Narach Philosophy

THE FUNDAMENTAL IDEA OF VEDANTA


It is this that gives us the fundamental idea of Vedanta, for we cannot deny that there is joy in Nature. This also enables us to understand that all souls are alike. The soul abides in the body, and does not sin through action; and it is an error to believe that it is ahankara and not the soul that acts. We can understand how this error arises and how it can be removed; and then we can realize that all souls are the same.

This is the fundamental idea of Vedanta, based on the existence of a universal impelling force of life. There is complete agreement on the point among thinkers, and all works on the subject say so. Indeed we cannot deny that there is joy in Nature, and all sacred books are agreed that there is.

Identity of souls: When there is absence of motive in action, it leads to meditation, which is the voice of our own soul. But the perception (or meditation) of each soul is different, as we see from subsequent results. We could regard all acts of perception as alike, if there were no difference between souls. We can regard souls as alike when there is some other relation between them too, a relationship that is not due to some special cause; and we find that such a relationship exists, For instance, all of us can understand certain common ideas, like the fullness and omnipresence of light; and that is so because of this relationship between souls.

The sacred books say so too; but we do not know it because we do not understand them. There are many ways of understanding the text of the sacred books; but it requires knowledge to be able to succeed. If we do so, we shall find that there is no real contradiction among them.

The nature of the soul: The soul abides in the body, and there is reciprocity between the two. At the same time we can distinguish between them. The soul is verily Truth; but while it abides in the body, it has its own desires too. But the soul does not sin through action, though there is a separate result of each action.

It is an error to believe that it is ahankara and not the soul that acts; for when we get knowledge, we find that it is the soul that does so. This error arises from the fact that attachment exists, and we believe that it cannot come to an end even when the soul comes to regard all things as equal or the same. But it is possible for the soul to attain to this state, and it is honored as supreme because it can act without attachment. This also enables us to understand that all souls are the same; because if the soul can regard all things as alike, it can make no difference to it whether it abides in a body or not; and we believe that the souls are different because the bodies in which they abide are different.

Indeed, we might say that the limbs of the body are attached to the soul, but the soul is not attached to them; and the superiority of the soul consists in the fact that its actions are a sacrifice. The souls appear to be different because of the difference in the use of words. But it is an error to suppose that they are different, because we find that the result of an action is not different in the case of different souls.

It is the nature of the soul to be united with the limbs of the body, and that is so because of the assistance it receives from them in performing its actions. Indeed, the connection of the soul with the body has never been regarded as contrary to reason.

The soul and the different stages of life: This is the correct idea of the soul; but there are other ways of understanding it too. Each system of philosophy has its own conception of the soul; but they are all parts of one great whole, and need to be understood in that light.

There are different actions for different stages of life, and they are the result of the characteristics of both body and soul. Fitness is not a necessary condition of success in life; and the fruit of action belongs not only to the soul, but to all the organs that take part in it. Indeed, there are different actions suited to different states and stages of life.

Idea of the soul: This is the correct idea of the soul; but there are some who believe that the soul is that which remains after everything else in the body has undergone a change or disappeared. But this is an indirect way of getting at the idea of the soul, though there is no error in it.
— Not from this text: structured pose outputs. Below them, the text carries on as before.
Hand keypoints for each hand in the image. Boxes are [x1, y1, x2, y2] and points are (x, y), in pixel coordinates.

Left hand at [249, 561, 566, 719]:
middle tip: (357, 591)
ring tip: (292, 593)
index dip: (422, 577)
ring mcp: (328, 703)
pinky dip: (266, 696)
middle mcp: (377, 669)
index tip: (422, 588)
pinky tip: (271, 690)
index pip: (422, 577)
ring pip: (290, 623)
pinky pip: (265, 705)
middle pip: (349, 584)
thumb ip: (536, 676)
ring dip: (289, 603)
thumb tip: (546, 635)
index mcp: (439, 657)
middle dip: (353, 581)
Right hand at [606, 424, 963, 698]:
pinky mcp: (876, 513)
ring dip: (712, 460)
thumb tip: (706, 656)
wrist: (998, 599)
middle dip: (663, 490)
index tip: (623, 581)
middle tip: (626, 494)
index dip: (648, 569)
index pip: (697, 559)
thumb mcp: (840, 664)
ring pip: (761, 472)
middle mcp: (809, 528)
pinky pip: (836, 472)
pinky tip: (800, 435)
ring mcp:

The soul and the systems of philosophy: Each system of philosophy has its own idea of the soul. But all systems are alike in their own way, and each is part of a great whole. There is a division of thought among them, just as we may divide a large number like a hundred. But it is not difficult to understand these systems, because we can know their meaning from the language of their text, and there are no symbolic expressions like "kindling the fire" in them. Their whole idea of action as a sacrifice is based on reason; but even so it is necessary to have calmness and self-control to be able to understand their text.
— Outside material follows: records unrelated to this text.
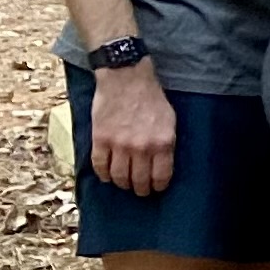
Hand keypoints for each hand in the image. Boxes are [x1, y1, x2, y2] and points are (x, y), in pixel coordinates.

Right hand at [88, 58, 176, 195]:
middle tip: (139, 190)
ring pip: (118, 177)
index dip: (158, 187)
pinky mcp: (100, 139)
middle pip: (139, 181)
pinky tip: (107, 175)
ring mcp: (119, 145)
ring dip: (122, 183)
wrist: (126, 78)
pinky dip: (103, 174)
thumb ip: (166, 144)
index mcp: (162, 143)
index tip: (155, 189)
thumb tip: (162, 165)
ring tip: (124, 183)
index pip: (161, 177)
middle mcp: (141, 148)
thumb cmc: (151, 98)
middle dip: (140, 189)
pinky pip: (100, 166)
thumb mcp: (170, 121)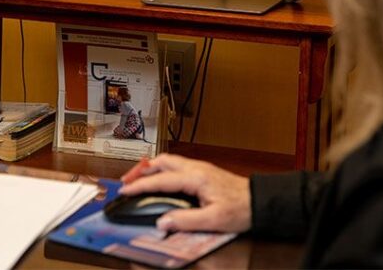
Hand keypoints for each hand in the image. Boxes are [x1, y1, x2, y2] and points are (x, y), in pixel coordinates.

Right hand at [118, 154, 251, 233]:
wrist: (258, 201)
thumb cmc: (241, 208)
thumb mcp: (213, 219)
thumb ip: (186, 221)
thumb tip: (163, 222)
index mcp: (195, 177)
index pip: (160, 179)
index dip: (139, 185)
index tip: (124, 191)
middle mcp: (195, 168)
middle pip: (161, 161)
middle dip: (140, 170)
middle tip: (126, 181)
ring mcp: (199, 168)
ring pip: (168, 161)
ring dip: (150, 168)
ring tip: (138, 179)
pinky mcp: (203, 171)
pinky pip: (176, 165)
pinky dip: (162, 170)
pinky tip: (160, 179)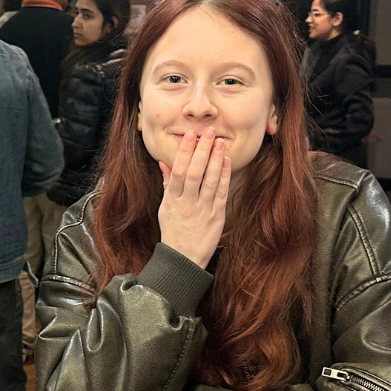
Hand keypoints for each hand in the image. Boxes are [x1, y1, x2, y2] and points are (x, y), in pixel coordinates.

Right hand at [156, 128, 230, 269]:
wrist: (183, 259)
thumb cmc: (173, 231)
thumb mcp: (165, 207)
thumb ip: (166, 184)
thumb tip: (163, 162)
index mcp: (172, 200)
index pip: (177, 171)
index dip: (185, 152)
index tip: (191, 136)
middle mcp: (187, 204)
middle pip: (194, 173)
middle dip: (202, 151)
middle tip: (209, 132)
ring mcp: (202, 210)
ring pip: (209, 181)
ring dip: (216, 160)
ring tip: (221, 142)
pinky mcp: (216, 216)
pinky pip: (221, 193)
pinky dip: (224, 176)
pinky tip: (227, 161)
Actions and stages of life: There are different actions for different stages of life: for instance, when a person is at the point of death, he is permitted to eat anything, but is unable to do so. Thus, a person can perform only certain actions at a certain stage of life, and that is so because he needs the assistance of different organs of the body at different times. In any case, these actions are the result of the characteristics of both body and soul; and we know that it is not always possible to overcome obstacles that lie in the way, and succeed.

Conditions of success: But fitness is not a necessary condition of success in action, for it may be destroyed, or a person may not be able to make use of it. This statement may appear to be an extraordinary one, but is none the less true and easy to understand. At the same time we must not deprecate fitness as a means of success in action.
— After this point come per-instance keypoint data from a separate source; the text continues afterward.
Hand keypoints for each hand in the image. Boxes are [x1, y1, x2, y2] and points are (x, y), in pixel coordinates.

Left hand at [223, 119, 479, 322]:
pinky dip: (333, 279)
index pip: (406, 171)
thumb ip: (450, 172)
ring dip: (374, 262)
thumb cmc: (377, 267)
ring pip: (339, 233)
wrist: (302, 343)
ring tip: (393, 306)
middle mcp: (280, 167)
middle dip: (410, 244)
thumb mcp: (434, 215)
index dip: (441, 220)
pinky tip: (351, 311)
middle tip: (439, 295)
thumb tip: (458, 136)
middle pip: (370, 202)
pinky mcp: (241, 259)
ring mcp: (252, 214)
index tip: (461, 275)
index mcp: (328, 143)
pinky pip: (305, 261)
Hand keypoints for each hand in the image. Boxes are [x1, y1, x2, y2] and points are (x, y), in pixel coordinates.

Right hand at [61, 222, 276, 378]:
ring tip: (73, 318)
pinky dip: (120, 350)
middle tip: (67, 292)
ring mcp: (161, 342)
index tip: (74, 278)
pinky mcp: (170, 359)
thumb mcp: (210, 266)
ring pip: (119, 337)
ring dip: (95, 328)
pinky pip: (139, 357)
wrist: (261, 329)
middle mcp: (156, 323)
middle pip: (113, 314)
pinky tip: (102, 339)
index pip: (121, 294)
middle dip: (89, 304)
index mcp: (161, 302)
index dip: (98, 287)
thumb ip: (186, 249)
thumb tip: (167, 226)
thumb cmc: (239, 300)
The fruit of action: The fruit of action belongs not only to the soul, but to all the organs that take part in it. Indeed, there are three factors of action, the actor, the instruments or organs that take part in action, and the object of action; and the fruit or result belongs to all of them.

Actions and stages of life: There are different actions for different states and stages of life; but the most comprehensive idea of it is to be found in that of the householder. The life of a Muni gives us another equally comprehensive, but that relates to a conception of a world that is believed to be full of obstacles. This leads US to believe that there can be no fixed rule in regard to the attainment of freedom from the bondage of life.